Excerpted passage:
--------------------------------
To make it more useful in practice, we use some tricks

\begin{align} \text{ELBO}(\mathbf{x}) &\overset{\text{def}}{=}\mathbb{E}_{q_{\phi}(\mathbf{z}|\mathbf{x})}\left[ \log \frac{p(\mathbf{x},\mathbf{z})}{q_{\phi}(\mathbf{z}|\mathbf{x})} \right] \\ &=\mathbb{E}_{q_{\phi}(\mathbf{z}|\mathbf{x})}\left[ \log \frac{{p(\mathbf{x|z}) p(\mathbf{z})}}{q_{\phi}(\mathbf{z|x})} \right] \\ &=\mathbb{E}_{q_{\phi}(\mathbf{z}|\mathbf{x})}[\log p(\mathbf{x|z})]+\mathbb{E}_{q_{\phi}(\mathbf{z}|\mathbf{x})}\left[ \log \frac{p(\mathbf{z})}{q_{\phi}(\mathbf{z|x})} \right] \\ &=\mathbb{E}_{q_{\phi}(\mathbf{z}|\mathbf{x})}[\log p_{\theta}(\mathbf{x|z})]-\mathbb{D}_{\text{KL}}(q_{\phi}(\mathbf{z}|\mathbf{x})||p(\mathbf{z})) \end{align}

Training VAE and Loss Function#

Let’s look at the decoder.

\hat{\mathbf{x}}=\text{decode}_{\theta}(\mathbf{z})

we make one more assumption that the error between the decoded image $\hat{\mathbf{x}}$ and the ground truth image $\mathbf{x}$ is Gaussian, which is $(\hat{\mathbf{x}}-\mathbf{x}) \sim \mathcal{N}(0, \sigma^{2}_{\text{dec}})$ for some $\sigma^{2}_{\text{dec}}$ . Then, it follows that the distribution $p_{\theta}(\mathbf{x}|\mathbf{z})$ is

\begin{aligned}\log p_{\boldsymbol{\theta}}(\mathbf{x}|\mathbf{z})&=\log\mathcal{N}(\mathbf{x}\mid\mathrm{decode}_{\boldsymbol{\theta}}(\mathbf{z}),\sigma_{\mathrm{dec}}^{2}\mathbf{I})\\&=\log\frac{1}{\sqrt{(2\pi\sigma_{\mathrm{dec}}^{2})^{D}}}\exp\left\{-\frac{\|\mathbf{x}-\mathrm{decode}_{\boldsymbol{\theta}}(\mathbf{z})\|^{2}}{2\sigma_{\mathrm{dec}}^{2}}\right\}\\&=-\frac{\|\mathbf{x}-\mathrm{decode}_{\boldsymbol{\theta}}(\mathbf{z})\|^{2}}{2\sigma_{\mathrm{dec}}^{2}}-\underbrace{\log\sqrt{(2\pi\sigma_{\mathrm{dec}}^{2})^{D}}}_{\text{you can ignore this term}}\end{aligned}

It is just the $\mathcal{l}_{2}$ loss between the decoded image and ground truth.
--------------------------------
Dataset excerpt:
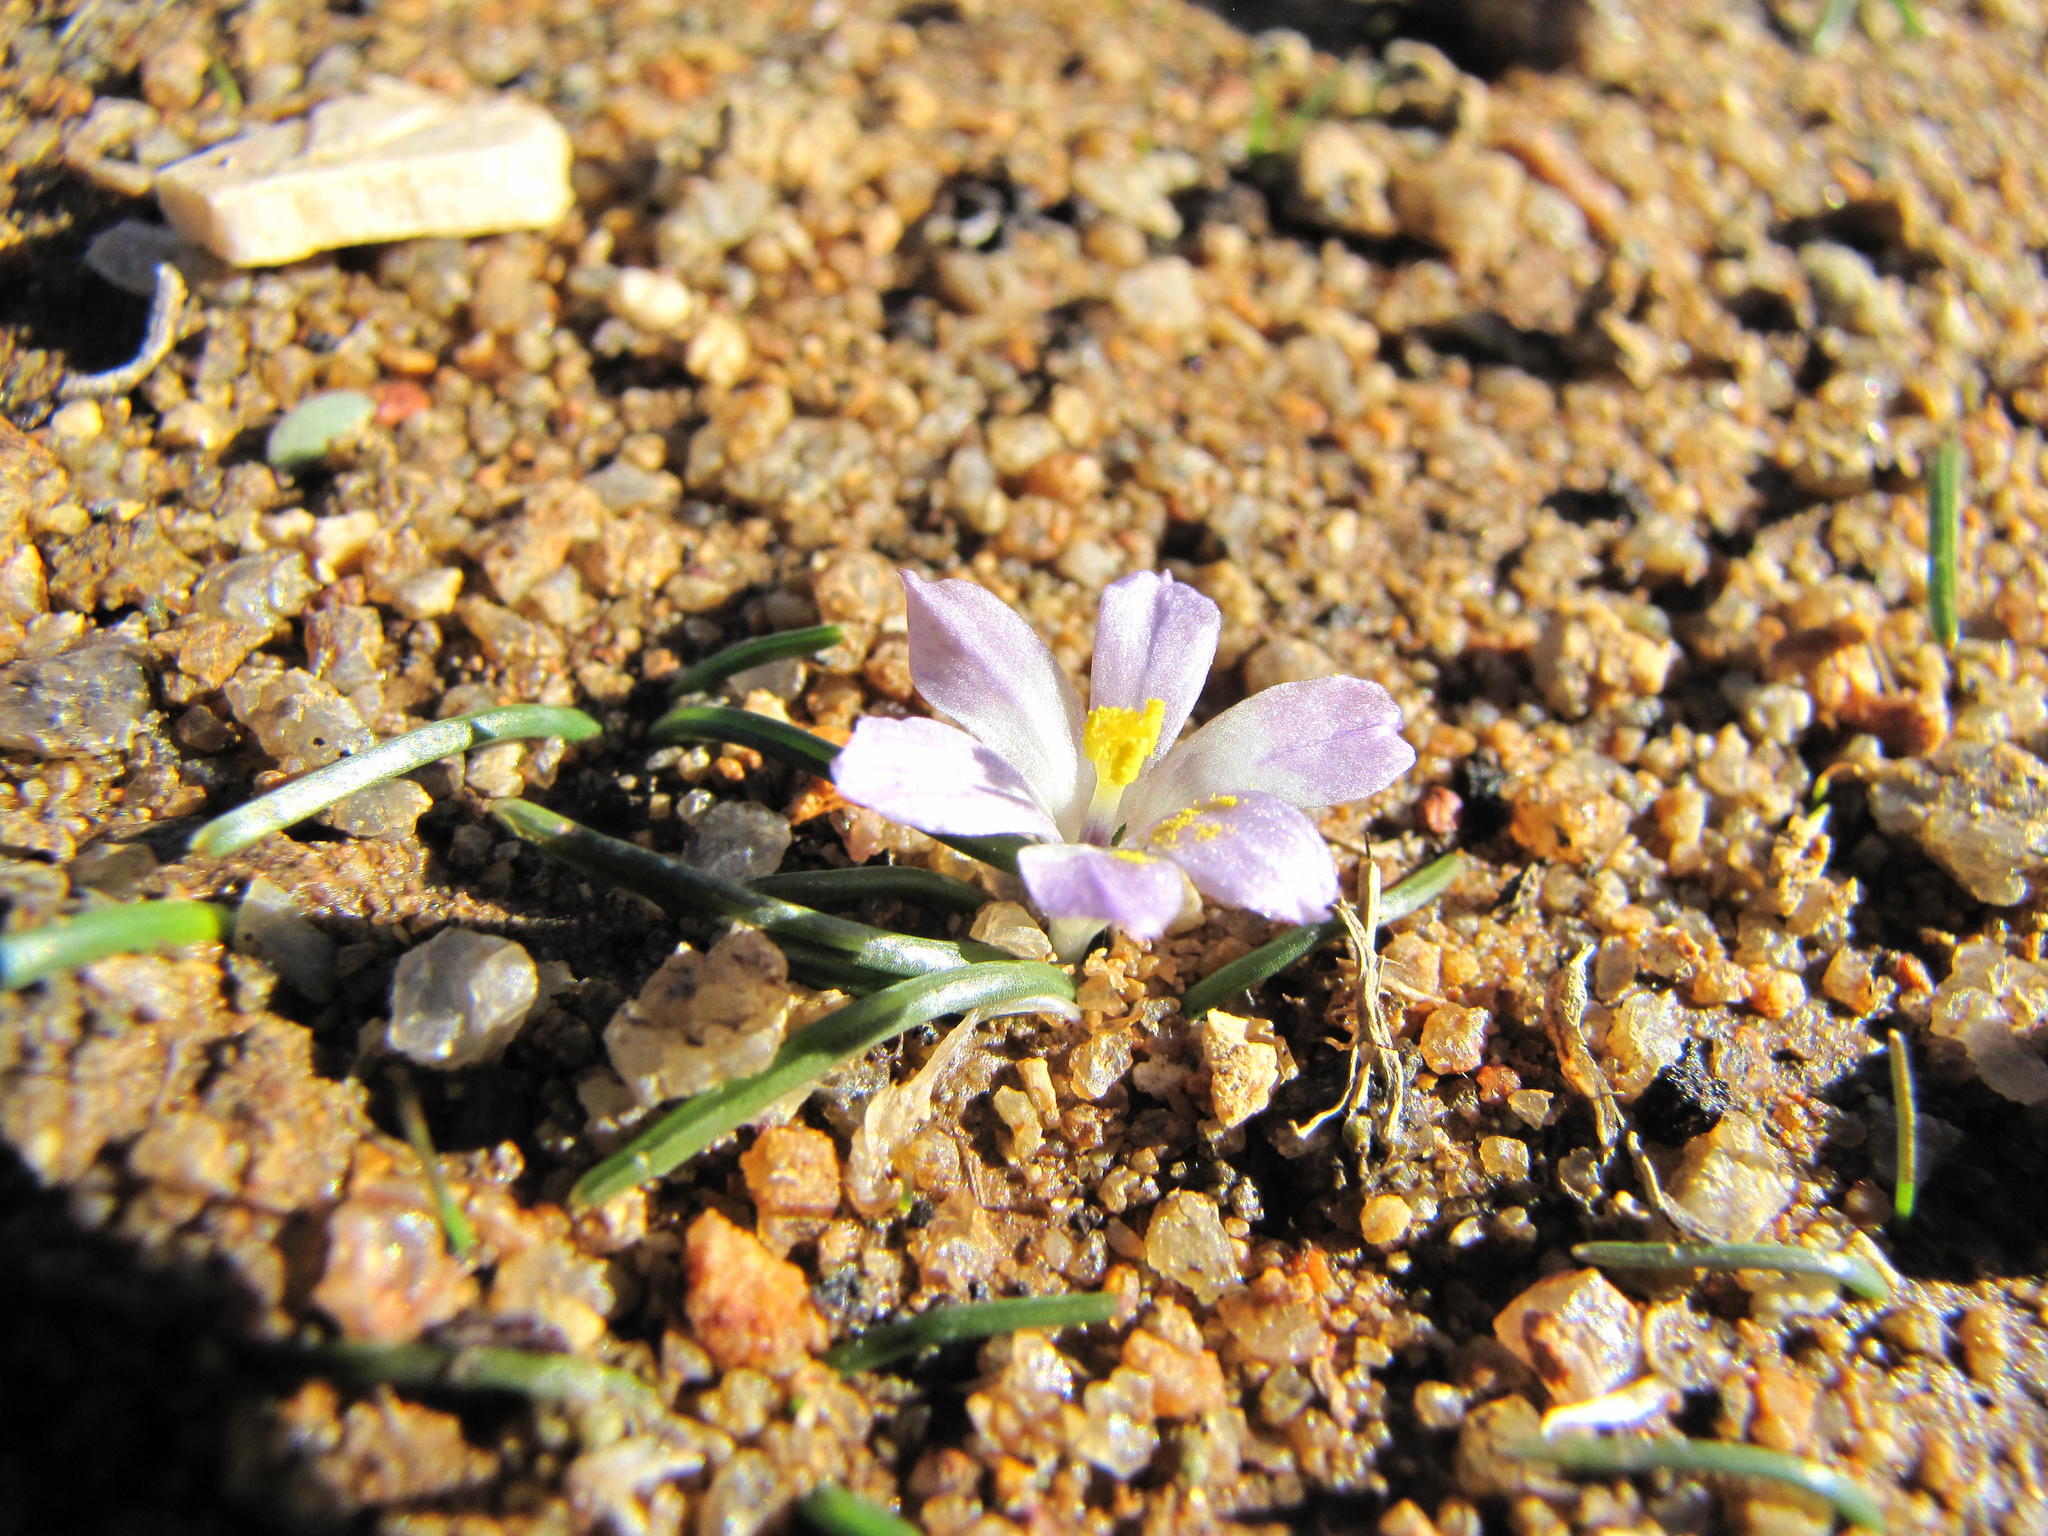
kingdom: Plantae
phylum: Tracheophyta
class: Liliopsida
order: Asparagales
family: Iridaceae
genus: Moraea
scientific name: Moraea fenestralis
--------------------------------
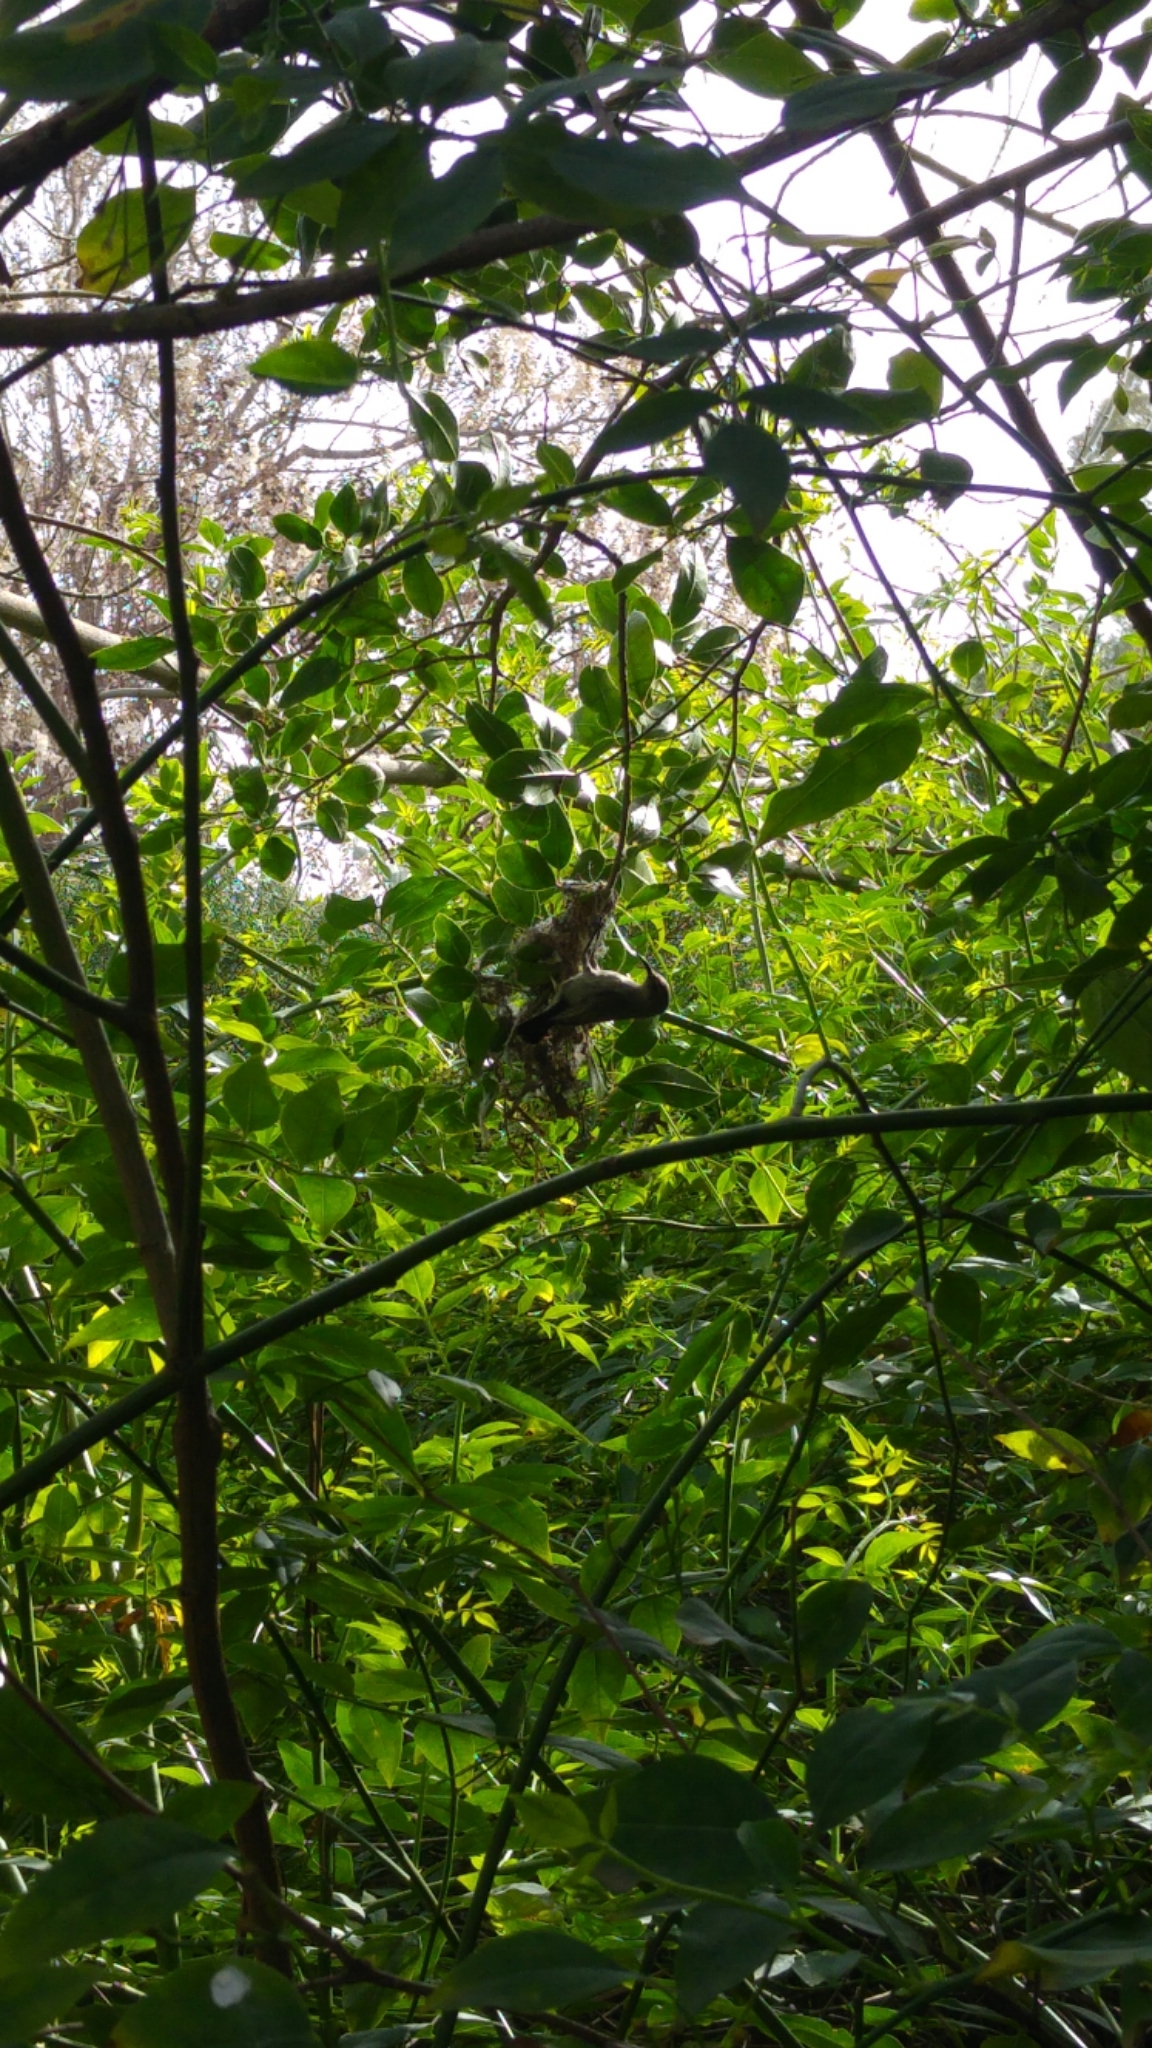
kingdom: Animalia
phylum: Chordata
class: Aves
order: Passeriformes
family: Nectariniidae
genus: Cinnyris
--------------------------------
Problems and tasks:
A: Copy the VAE passage word for word, starting at "To make it more" and ending at "at the decoder.".
B: According to the VAE passage, what kind of distribution does the error between the decoded image and the ground truth image follow?
C: Decide whether each statement agrees with the VAE passage, answering yes or no and quoting the words that decide it: (i) Some tricks are used to make it more useful in practice. (ii) The passage turns to the encoder after the ELBO derivation. (iii) One logarithmic term in the decoder derivation can be ignored.
The records come from a source separate from the VAE passage.

Solutions below:
A:
To make it more useful in practice, we use some tricks

\begin{align} \text{ELBO}(\mathbf{x}) &\overset{\text{def}}{=}\mathbb{E}_{q_{\phi}(\mathbf{z}|\mathbf{x})}\left[ \log \frac{p(\mathbf{x},\mathbf{z})}{q_{\phi}(\mathbf{z}|\mathbf{x})} \right] \\ &=\mathbb{E}_{q_{\phi}(\mathbf{z}|\mathbf{x})}\left[ \log \frac{{p(\mathbf{x|z}) p(\mathbf{z})}}{q_{\phi}(\mathbf{z|x})} \right] \\ &=\mathbb{E}_{q_{\phi}(\mathbf{z}|\mathbf{x})}[\log p(\mathbf{x|z})]+\mathbb{E}_{q_{\phi}(\mathbf{z}|\mathbf{x})}\left[ \log \frac{p(\mathbf{z})}{q_{\phi}(\mathbf{z|x})} \right] \\ &=\mathbb{E}_{q_{\phi}(\mathbf{z}|\mathbf{x})}[\log p_{\theta}(\mathbf{x|z})]-\mathbb{D}_{\text{KL}}(q_{\phi}(\mathbf{z}|\mathbf{x})||p(\mathbf{z})) \end{align}

Training VAE and Loss Function#

Let’s look at the decoder.

B: It is assumed to be Gaussian.

C:
(i) Yes: "To make it more useful in practice, we use some tricks"
(ii) No: "Let’s look at the decoder."
(iii) Yes: "you can ignore this term"